Fox News excels at implementing Rove’s strategy, with anchors and commentators repeating the same phrases and talking points throughout the 24-hour (or longer) news cycle, hammering home their version of altered reality. MSNBC can’t compete with Fox in their ability to recreate reality, perhaps because, as Will Rogers noted, Democrats have never been noted for organization. (“I am not a member of any organized party — I am a Democrat.” — Will Rogers, 1935)
All’s fair in love, war and politics —fraudulent, specious, Machiavellian, often malevolent, but effective nonetheless.

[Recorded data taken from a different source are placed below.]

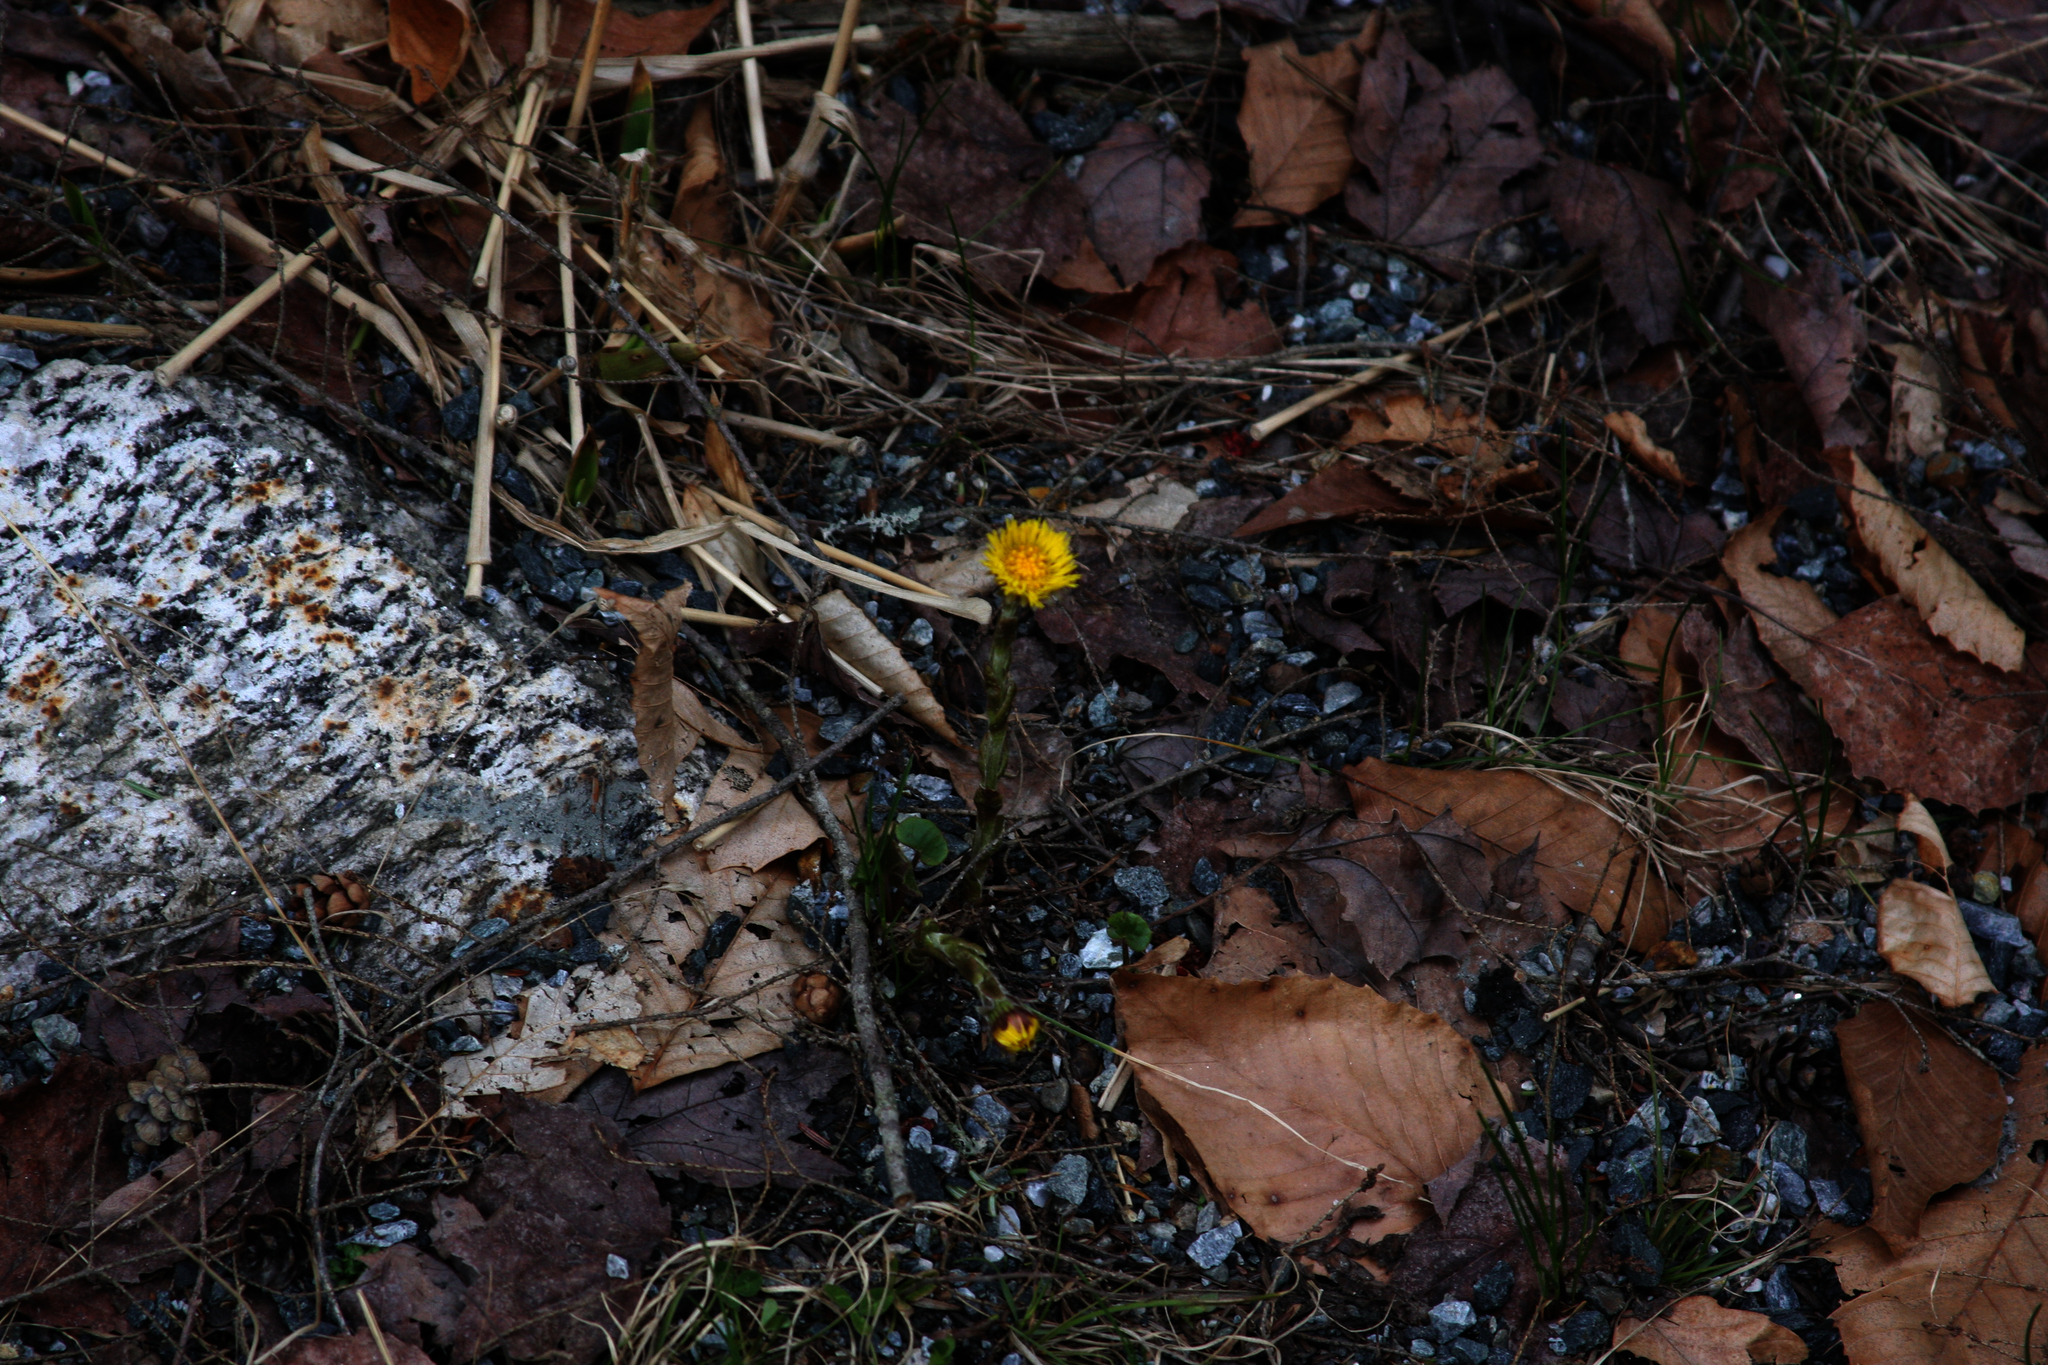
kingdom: Plantae
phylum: Tracheophyta
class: Magnoliopsida
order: Asterales
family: Asteraceae
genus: Tussilago
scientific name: Tussilago farfara
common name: Coltsfoot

Presidential campaigns bring out the worst of the worst and the humorous adage about knowing a politician is lying when his lips move seems accurate much too often.
This presidential campaign season’s application of Rove’s strategy of attacking an opponent’s strengths hasn’t yet been fully developed, though trial balloons abound. It’s too early to know for sure what campaign strategists will devise as campaigns heat up, although Republicans are already trotting out the Saul Alinksy and Jeremiah Wright connections that failed to topple President Obama four years ago.
Fortunately, some independent, non-partisan fact-finding organizations exist for those more interested in reality than spin. They’re performing the kind of old-fashioned journalism most media long ago abandoned.
Because facts still matter, even when spin wins.